My situation is very similar to the question here: How to use fct_lump() to get the top n levels by group and put the rest in 'other'?
Where I am grouping by two columns and trying to add rows in the second and third columns which add the name "Others" in the second column and sums all values below a percentile in the third column in the same row.
I am working with a large dataframe (df) where I have the following columns: Year (class = Integer, ie 2007, 2008, ...), SciName (class = character), and Flowers (class = numeric)

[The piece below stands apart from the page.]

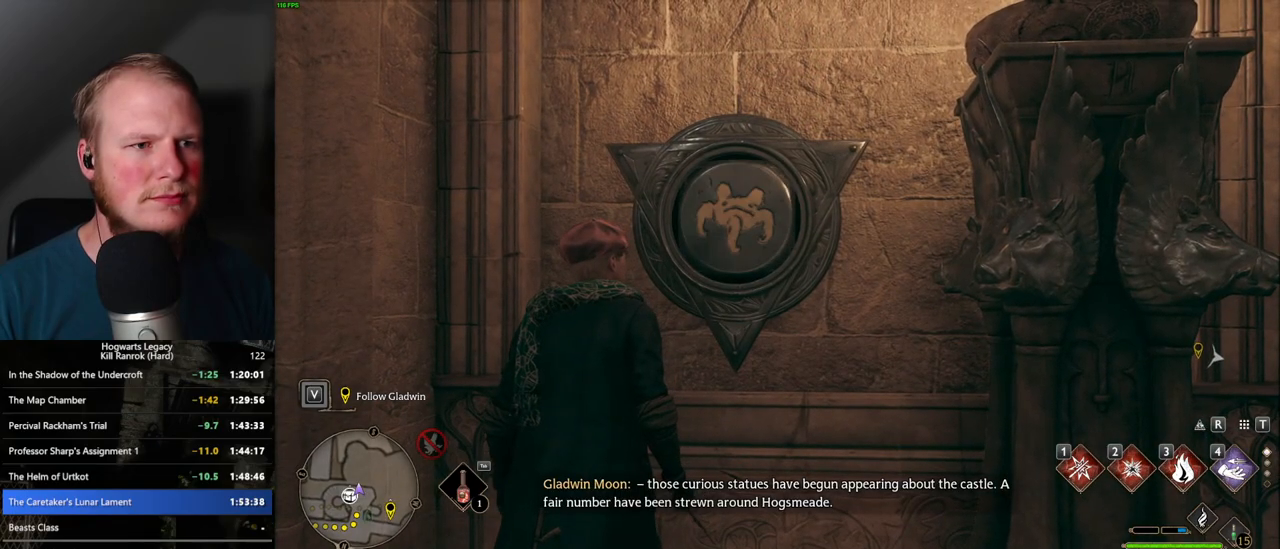
{"keys": ["a"], "mouse": [], "events": [[67, "s", "down"], [184, "space", "down"], [300, "space", "up"], [367, "a", "down"], [484, "s", "up"]]}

I am able to filter and only show rows with a value above a certain percentile using:
df_filter <- df %>%
filter(Flowers > quantile(Flowers, 0.7))
view(df_filter)
However, I have not been able to find a way to add the others row I need
Following the accepted answer from the similar question I linked above, I have tried:
df_Others <- df %>%
ungroup() %>%
group_by(Year) %>%
arrange(desc(Flowers)) %>%
mutate(a = row_number(-Flowers)) %>%
mutate(SciName = case_when(a < (quantile(df$Flowers, 0.7)) ~ "Others", TRUE ~ as.character(SciName))) %>%
mutate(a = case_when(a < (quantile(df$Flowers, 0.7)) ~ "Others", TRUE ~ as.character(a))) %>%
group_by(Year, SciName, a) %>%
summarize(Flowers = sum(Flowers)) %>%
arrange(Year, a) %>%
select(-a)
View(df_Others)
...but this does not work
Any suggestions on how to do this would be greatly appreciated!
EDIT:
Input:
Year SciName Flowers
2004 Liliac 2000
2004 Rose 3000
2004 Daisy 10
2004 Lily 5
2005 Liliac 20
2005 Rose 3
2005 Daisy 1000
2005 Lily 5000
... ... ...
Expected Output:
Year SciName Flowers
2004 Liliac 2000
2004 Rose 3000
2004 Others 15
2005 Daisy 1000
2005 Lily 5000
2005 Others 23
... ... ...
Without your input data and your expected output, it is difficult to determine why your current approach is not working. I recommend something like the following:
library(dplyr)
# access iris, a build in dataset
data(iris)
df = iris %>%
# all the groups that you want to work within should be listed here
group_by(Species) %>%
# this creates a new column containing the threshold for each group
# replace Sepal.Length with the numeric column you want the percentile of
mutate(threshold = quantile(Sepal.Length, 0.7)) %>%
# in case of duplicate values in Sepal.Length
# creating row-numbers to avoid merging them
mutate(rn = row_number()) %>%
# setup variable that contains the desired output groups
mutate(new_group = ifelse(Sepal.Length < threshold, "other", rn))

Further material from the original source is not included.